Gaurav Bhola, MSM, Managing Editor
What is the purpose of Insurance? Most people will answer, in case something happens I can have peace of mind. Well, the real purpose of insurance is to transfer the risk to the insurance company. The risks are as various as needs of insurance. Everyone likes to have the protection insurance provides but no one likes to pay for it. I belong to this group as well. But, as a former financial advisor I have seen the benefits of insurance. I have seen many instances in which if people didn’t have insurance benefits, they would have been financially overwhelmed.
What is long-term care
Insurance is an integral part of life be it health insurance, life insurance, property insurance, casualty insurance, or other; it protects you, your loved ones, your property, and your financial resources. A critical part at a certain stage of life may require long-term care insurance. Long term care can be generally defined as care provided by a party for the benefit of one who is unable to care for oneself. More specifically, the care benefits people who are unable to perform certain Activities of Daily Living (ADL's) or who need supervision due to severe cognitive impairment such as Alzheimer's Disease.
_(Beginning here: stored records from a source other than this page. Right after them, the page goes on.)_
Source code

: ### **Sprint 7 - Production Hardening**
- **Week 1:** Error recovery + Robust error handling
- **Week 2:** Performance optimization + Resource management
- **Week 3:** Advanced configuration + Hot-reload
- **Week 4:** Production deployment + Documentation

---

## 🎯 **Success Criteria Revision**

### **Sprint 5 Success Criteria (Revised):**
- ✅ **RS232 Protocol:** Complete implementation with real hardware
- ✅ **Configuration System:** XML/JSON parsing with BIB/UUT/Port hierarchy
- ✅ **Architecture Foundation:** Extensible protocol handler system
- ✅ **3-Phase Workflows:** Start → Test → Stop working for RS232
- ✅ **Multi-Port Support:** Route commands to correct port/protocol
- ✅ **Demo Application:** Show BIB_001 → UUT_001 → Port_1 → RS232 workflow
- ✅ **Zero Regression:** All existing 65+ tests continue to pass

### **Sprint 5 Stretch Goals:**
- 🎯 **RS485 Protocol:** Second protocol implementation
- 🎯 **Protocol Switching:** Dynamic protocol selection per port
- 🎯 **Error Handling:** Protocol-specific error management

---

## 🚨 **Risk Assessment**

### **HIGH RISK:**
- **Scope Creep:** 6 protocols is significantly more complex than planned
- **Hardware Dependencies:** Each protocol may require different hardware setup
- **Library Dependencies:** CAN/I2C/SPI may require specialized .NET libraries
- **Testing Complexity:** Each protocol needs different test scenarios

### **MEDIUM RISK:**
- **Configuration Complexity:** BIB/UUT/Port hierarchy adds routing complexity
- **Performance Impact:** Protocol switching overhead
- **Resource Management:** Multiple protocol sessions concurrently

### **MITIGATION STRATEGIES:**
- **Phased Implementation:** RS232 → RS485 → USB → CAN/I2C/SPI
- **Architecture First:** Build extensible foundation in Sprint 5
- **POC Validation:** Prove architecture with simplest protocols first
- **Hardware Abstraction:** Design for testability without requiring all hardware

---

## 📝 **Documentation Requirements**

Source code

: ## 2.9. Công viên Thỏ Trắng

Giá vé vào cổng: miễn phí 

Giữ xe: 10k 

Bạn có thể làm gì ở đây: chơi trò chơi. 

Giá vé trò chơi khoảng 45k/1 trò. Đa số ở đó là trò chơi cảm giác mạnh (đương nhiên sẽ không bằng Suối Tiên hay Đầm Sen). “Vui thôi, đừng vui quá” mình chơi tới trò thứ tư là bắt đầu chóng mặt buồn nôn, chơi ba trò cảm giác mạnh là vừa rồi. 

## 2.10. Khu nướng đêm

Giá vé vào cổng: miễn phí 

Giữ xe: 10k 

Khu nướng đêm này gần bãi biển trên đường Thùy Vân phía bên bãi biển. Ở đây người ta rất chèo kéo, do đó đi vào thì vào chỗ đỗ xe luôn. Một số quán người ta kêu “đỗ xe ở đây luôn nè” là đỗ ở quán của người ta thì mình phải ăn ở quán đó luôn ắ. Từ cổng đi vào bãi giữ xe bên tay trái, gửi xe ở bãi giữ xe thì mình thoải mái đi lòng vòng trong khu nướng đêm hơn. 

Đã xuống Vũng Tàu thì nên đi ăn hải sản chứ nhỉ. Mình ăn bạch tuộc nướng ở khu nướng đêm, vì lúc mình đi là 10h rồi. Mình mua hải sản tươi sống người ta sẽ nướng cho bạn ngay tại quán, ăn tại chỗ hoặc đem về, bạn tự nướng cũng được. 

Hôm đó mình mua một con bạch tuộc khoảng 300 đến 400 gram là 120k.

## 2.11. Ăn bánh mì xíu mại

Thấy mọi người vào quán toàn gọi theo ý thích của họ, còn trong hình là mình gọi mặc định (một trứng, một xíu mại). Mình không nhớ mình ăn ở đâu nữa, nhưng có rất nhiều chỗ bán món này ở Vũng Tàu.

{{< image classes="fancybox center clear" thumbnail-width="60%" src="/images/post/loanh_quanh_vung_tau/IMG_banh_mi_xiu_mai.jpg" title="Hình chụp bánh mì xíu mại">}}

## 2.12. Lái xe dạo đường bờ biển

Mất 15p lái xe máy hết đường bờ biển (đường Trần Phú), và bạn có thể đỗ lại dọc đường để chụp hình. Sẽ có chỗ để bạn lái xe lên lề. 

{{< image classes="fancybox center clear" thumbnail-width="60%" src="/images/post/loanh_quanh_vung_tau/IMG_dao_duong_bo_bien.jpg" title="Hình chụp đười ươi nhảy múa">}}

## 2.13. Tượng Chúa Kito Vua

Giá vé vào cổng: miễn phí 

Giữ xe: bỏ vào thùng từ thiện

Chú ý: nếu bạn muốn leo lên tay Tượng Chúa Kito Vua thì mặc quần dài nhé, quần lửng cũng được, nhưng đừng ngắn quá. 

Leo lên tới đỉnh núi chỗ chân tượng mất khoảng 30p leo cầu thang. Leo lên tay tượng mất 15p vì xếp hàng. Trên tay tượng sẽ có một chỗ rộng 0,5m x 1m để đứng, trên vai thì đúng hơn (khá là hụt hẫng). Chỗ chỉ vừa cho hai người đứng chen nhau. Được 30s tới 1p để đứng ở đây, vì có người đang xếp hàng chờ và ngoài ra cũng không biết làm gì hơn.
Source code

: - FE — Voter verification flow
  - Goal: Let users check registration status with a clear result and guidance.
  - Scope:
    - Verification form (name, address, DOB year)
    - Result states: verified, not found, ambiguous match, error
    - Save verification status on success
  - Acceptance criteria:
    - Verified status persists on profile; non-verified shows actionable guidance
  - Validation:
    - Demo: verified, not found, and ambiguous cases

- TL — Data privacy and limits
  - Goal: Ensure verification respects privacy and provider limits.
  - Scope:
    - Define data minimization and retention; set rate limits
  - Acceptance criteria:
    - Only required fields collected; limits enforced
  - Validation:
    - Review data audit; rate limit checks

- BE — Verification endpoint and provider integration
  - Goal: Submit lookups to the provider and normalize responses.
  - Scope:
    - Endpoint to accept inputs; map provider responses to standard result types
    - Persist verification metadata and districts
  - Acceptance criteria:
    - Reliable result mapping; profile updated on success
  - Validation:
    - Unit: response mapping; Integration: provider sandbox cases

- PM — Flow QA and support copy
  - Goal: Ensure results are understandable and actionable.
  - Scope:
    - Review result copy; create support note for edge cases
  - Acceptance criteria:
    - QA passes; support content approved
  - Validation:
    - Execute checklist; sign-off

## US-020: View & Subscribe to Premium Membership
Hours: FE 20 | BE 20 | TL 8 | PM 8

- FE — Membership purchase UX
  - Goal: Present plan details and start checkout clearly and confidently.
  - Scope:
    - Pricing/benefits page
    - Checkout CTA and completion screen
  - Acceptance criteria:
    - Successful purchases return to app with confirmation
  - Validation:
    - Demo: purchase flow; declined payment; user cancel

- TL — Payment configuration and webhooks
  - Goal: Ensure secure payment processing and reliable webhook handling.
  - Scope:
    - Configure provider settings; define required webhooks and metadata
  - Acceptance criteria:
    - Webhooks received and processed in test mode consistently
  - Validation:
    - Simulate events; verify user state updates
Normally, a policy pays benefits when you can't do either two or three of the ADLs. The most commonly used ADLs are:
- transferring (getting in and out of bed)
- toileting (moving on and off the toilet)
One common misconception is that the care is provided in a nursing home only; but care can also be provided at home or at an assisted care facility.
Chances of needing it
One can never forecast when the need will appear. It can happen in an instant or progressively as the person's health deteriorates. Some reasons for receiving long term care include:
- protracted illness
- unremitting disease
- injuries sustained due to an accident
- cognitive impairment (ex: Alzheimer's Disease) which reduces a person's ability to think or reason
As Americans live longer, the odds of getting ill or being involved in an accident increase; unlike our predecessors it’s not uncommon to hear someone live till ninety or one hundred years of age. Also, the baby boomers will be retiring by the millions; nearly 78 million Americans in next couple of years. According to the Labor Department, by year 2014 the group will represent more than one-fifth of the U.S. population, up from 15.6 percent in 2004. They will need more health care and social services. he army of retirees will strain the system leading to the crash of Medicare trust fund by year 2019, according to the Social Security Administration. The boomers want an active lifestyle retirement, thus increasing susceptibility to accident, injury, or illness. Furthermore, the changing family structure of increasing divorce rates and two working parent families, it becomes more unlikely that someone will have the time and caregiving skill sets to give their parents the care they deserve.
“I don’t need it; I’m covered by the Government”
Do you believe Social Security will be there in its current form ten or twenty years from now? No, most of us don’t. So what makes people think that the government will be there for us when it comes to long-term care? One simply has to ask some seniors currently on Medicaid/Medicare, the type of service they are receiving. The answers don’t paint a pretty picture. Ever since the passage of the Health Insurance Portability and Accountability Act (HIPAA) in 1996, the onus is on you for your own long term care.
Long term care services aren't adequately covered by most types of insurance or governmental programs including Medicare and Medicaid:
- majority of major medical insurance plans do not cover long term care
- Medicaid pays only for nursing home care after you have spent nearly all of your assets
- Medicare generally covers some nursing home care for a limited time
- disability insurance pays for lost income not long-term care services
Many people today have no idea what supportive and assisted living services cost. Nationally, the average annual cost in 2007 for a private room in a nursing home (single occupant) is $74,806.
The average costs in the United States (in 2007) are:
- $180.78/day/day for a semi-private room in a nursing home
- $204.95/day for a private room in a nursing home
- $2,714/month for care in an Assisted Living Facility (for a one-bedroom unit)
- $32.37/hour for a Home Health Aide
- $17/hour for a Homemaker services
Source: Genworth Financial 2007 Cost of Care Survey
Majority of Americans are not planning for possible long term care needs. About fifty percent of Americans incorrectly believe that Medicare or their private health insurance will subsidize their long term care needs. The fact is they generally don’t. The message is clear; you cannot afford not to have long-term care insurance.